Set in a near future Anaheim, California, the film centers on Bob Arctor (Keanu Reeves), an undercover police officer who wears a “scramble suit”: a phantasmagoric disguise that projects a constantly shifting series of personas. (His boss dons one, too.) Arctor is investigating the source of a mysterious, pervasive drug called Substance D, which he’s consuming alongside equally fried pals played by Winona Ryder, Rory Cochrane, Woody Harrelson, and Robert Downey, Jr. The apparent locus of the investigation happens to be Arctor—and one of his friends wants to sell him out to the pigs.

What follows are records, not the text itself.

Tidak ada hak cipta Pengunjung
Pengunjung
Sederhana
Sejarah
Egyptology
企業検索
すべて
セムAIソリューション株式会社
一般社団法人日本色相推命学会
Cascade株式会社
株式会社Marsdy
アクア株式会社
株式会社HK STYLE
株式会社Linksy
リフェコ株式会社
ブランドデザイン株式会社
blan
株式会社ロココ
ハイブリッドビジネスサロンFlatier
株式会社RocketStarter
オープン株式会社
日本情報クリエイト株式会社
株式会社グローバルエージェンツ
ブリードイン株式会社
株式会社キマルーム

“Deadpan” is a descriptor I tend to abuse, but A Scanner Darkly begs for that label; there’s a no-pulse flatness that consumes the film whole, accentuated by the rotoscoping animation that transforms actors and backgrounds into washed-out husks. It’s lethargic, so persuasively boring. Nothing occurring onscreen seems to have any consequence—even when it does—and the viewer shares the camera’s sense of mild nausea.
Downey’s matter-of-fact mania, Ryder’s exhaustion, Cochrane’s fidgeting, Reeves’ fantastic blankness, the low-level paranoia they share in common: all of it seems impossible to latch onto as a viewer. It’s like trying to shake hands with a conference room full of ghosts, or shadow-boxing an unreliable memory. Even that moment, early on, where Linklater offers us a sneak peek at a vast governmental surveillance apparatus feels almost resigned, anticlimactic.

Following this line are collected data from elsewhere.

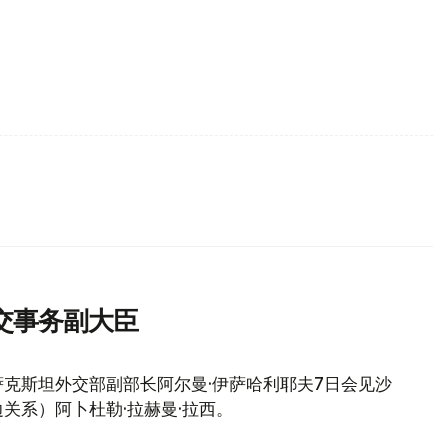
交事务副大臣
克斯坦外交部副部长阿尔曼·伊萨哈利耶夫7日会见沙
关系）阿卜杜勒·拉赫曼·拉西。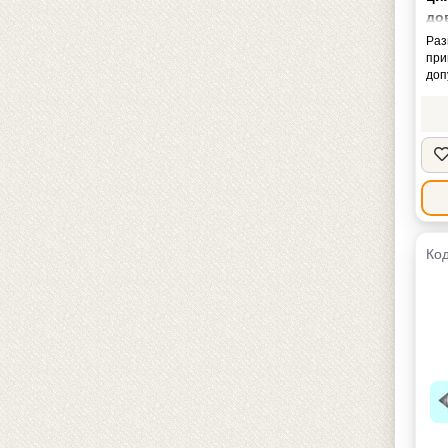
до
доп
Раз
при
доп
Код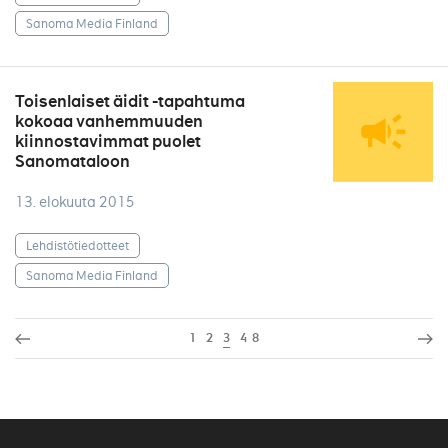
Sanoma Media Finland
Toisenlaiset äidit -tapahtuma
kokoaa vanhemmuuden
kiinnostavimmat puolet
Sanomataloon
13. elokuuta 2015
Lehdistötiedotteet
Sanoma Media Finland
1
2
3
4
8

That the world of A Scanner Darkly looks so much like the one we know—what little we see of it—is worth noting. Everything is so blandly pedestrian; everyone shrugs exhaustedly through their strands of plot, the denouement a light at the far end of a tunnel, never nearing. We become these characters, disconnected and adrift.

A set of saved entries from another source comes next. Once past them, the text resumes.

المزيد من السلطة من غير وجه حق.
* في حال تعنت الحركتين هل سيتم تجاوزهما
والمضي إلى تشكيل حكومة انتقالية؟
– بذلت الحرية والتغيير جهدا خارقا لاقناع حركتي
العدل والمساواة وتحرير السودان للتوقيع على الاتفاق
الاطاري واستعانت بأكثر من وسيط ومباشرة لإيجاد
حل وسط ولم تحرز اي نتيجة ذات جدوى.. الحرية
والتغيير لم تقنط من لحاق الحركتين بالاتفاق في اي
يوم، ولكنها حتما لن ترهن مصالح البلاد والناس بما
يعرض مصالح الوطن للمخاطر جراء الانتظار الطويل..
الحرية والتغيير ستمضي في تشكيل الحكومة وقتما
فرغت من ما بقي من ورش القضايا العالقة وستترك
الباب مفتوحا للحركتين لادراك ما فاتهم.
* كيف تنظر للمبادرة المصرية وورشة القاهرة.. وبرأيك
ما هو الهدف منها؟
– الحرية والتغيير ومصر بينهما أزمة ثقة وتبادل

The most frequent conversational beat occurs when one addict asks another one question: “How much are you taking a day?” The answer is always pained, imprecise, and out of reach. Substance D is erasing awareness, cognition, perspective, self. The cul-de-sac this film drifts into is bucolic, companionable, and profoundly disturbing, catnip to the conspiracy-minded; you may recall, for instance, the Korea segment of David Mitchell’s Cloud Atlas. That a glimmer of hope slices through the gloom doesn’t obviate how adaptable this parable finally is. In the movie, Substance D is revealed to be synthesized from a small blue flower; in the waking reality where we all have to live, “Substance D” could represent any notion, bauble, or mania deployed to distract a population while the very ground it stands on is sold or auctioned away.